Soon, they cobbled together a team and training began in earnest. Word spread and it attracted a few more souls for the Sunday morning practice sessions.

The progress has been an upward curve and with 170 members, the Lions are the largest club in Southeast Asia.

“Most of our players are Irish born that have moved abroad,” points out secretary Karen Mulligan.

“Some of whom have played in multiple countries and clubs across Asia before moving to Singapore.

“We also have a number of players from Singapore, Indonesia, Australia, America, England and Romania.”

There is a strong Ulster contingent with all nine counties represented as the club continues to thrive.

Chairperson Eimear Gunn and ladies’ captain Rebecca Murray hail from Down.

Tyrone based Anita Fox is their fitness coach with Gareth O’Brien from Cavan one of the social committee members.

The Lions are currently fielding five men’s teams, two ladies’ teams and there are underage teams.

“We play tournaments mainly in the Southeast Asia region but have also travelled to Australia for Australasia tournaments before Covid and hope to return later this year,” Mulligan points out of the club’s scope.

Their rivals have changed over the years. Traditionally, Thailand, Seoul and Hong Kong have taught them a lesson but the landscape has changed.

In recent times they’ve met Viet Celts in the finals.

In its history, the club won their first Southeast Asia title in 1998 in the Philippines.

The following year saw the first ladies team formed with a team entering the Asians Games and going all the way to the final with the men also winning their first Asian title.

The Singapore Gaelic Lions are now marking 20 years since their first ‘cubs’ youth team began.

“Over the years, the club has expanded hugely with the men’s and ladies teams winning a number of South Asia and Asian titles,” Mulligan added.

The ‘Cubs’ have grown to 60 kids training every Sunday across hurling, camogie and football.

The 2023 season was a successful one with eight teams, across all three codes, entered in the Asian Games with five having success with the lades winning the 2022 title.
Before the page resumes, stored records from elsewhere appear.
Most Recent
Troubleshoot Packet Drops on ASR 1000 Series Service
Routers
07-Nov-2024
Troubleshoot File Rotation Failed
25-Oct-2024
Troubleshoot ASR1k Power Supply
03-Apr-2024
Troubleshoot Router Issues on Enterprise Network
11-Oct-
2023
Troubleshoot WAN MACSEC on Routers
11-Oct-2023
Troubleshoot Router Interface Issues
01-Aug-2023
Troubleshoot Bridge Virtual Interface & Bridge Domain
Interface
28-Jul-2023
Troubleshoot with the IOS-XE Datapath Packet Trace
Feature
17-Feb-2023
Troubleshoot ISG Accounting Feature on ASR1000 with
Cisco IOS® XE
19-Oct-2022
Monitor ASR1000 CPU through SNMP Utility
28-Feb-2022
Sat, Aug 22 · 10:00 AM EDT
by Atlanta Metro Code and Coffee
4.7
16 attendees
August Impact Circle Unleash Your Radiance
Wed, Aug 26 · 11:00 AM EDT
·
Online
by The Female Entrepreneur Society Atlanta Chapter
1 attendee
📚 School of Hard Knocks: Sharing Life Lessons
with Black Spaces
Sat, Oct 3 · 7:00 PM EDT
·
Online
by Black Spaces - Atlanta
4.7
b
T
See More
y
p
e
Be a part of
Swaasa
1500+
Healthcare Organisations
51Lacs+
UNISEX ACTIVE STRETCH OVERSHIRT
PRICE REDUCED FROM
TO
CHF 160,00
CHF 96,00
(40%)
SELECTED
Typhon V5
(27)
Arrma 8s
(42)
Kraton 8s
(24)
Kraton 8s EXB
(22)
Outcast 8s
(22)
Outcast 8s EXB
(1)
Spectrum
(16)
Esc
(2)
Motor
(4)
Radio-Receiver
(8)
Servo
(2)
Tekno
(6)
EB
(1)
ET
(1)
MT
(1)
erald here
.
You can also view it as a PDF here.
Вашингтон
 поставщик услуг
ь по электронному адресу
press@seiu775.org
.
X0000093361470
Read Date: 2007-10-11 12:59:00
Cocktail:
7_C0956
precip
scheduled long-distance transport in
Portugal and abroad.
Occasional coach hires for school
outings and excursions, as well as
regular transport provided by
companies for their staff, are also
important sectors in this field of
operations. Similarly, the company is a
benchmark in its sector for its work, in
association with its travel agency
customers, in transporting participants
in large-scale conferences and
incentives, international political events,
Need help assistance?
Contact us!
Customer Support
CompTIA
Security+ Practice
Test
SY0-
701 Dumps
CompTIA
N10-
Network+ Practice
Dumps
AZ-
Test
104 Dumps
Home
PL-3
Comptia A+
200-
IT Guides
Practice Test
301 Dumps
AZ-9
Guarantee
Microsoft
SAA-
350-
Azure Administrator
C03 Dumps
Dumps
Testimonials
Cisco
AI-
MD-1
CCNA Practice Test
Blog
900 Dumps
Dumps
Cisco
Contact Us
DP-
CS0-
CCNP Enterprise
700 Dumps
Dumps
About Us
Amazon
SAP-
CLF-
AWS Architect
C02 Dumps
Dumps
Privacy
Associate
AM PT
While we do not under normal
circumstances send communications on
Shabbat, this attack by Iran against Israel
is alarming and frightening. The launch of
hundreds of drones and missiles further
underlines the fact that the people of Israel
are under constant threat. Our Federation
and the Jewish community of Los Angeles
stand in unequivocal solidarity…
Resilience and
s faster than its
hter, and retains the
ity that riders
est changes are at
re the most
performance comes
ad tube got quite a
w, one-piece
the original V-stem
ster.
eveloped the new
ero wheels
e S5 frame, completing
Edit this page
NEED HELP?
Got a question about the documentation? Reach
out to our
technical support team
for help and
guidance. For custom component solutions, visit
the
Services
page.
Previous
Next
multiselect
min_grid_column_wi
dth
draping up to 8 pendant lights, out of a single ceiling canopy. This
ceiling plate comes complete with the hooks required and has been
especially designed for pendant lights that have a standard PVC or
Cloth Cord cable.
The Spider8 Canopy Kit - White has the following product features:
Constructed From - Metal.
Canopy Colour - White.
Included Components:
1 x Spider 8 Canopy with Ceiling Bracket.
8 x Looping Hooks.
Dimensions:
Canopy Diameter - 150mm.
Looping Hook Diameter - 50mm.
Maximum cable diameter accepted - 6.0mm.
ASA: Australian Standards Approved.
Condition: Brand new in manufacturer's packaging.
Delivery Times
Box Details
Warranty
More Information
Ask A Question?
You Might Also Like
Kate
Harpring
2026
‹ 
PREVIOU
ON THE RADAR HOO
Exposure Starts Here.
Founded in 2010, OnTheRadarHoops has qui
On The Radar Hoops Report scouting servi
There was also success at the 2022 South Asia games.

Further afield, 19 players form the club took part in the World Games in Derry.

Like any club, anywhere in the world, there are obstacles.

“As Singapore is one of the most densely populated countries in the world and green spaces are hard to come by, finding suitable training facilities for the club is a huge challenge,” Mulligan said.

“The limited access means we usually need to rent space from one of the local schools, competing with many other sports to book slots,” Mulligan added, pointing how training together is key to boning the Singapore GAA community.

“The club offers our members a sense of community, both on and off the field.

“We get the chance to travel around Asia as a team throughout the year to compete in tournaments.

“Off the field, we have a vibrant and packed social calendar with monthly events including pub quizzes, club barbeques, beach days, 12 hawkers at Christmas and much more.”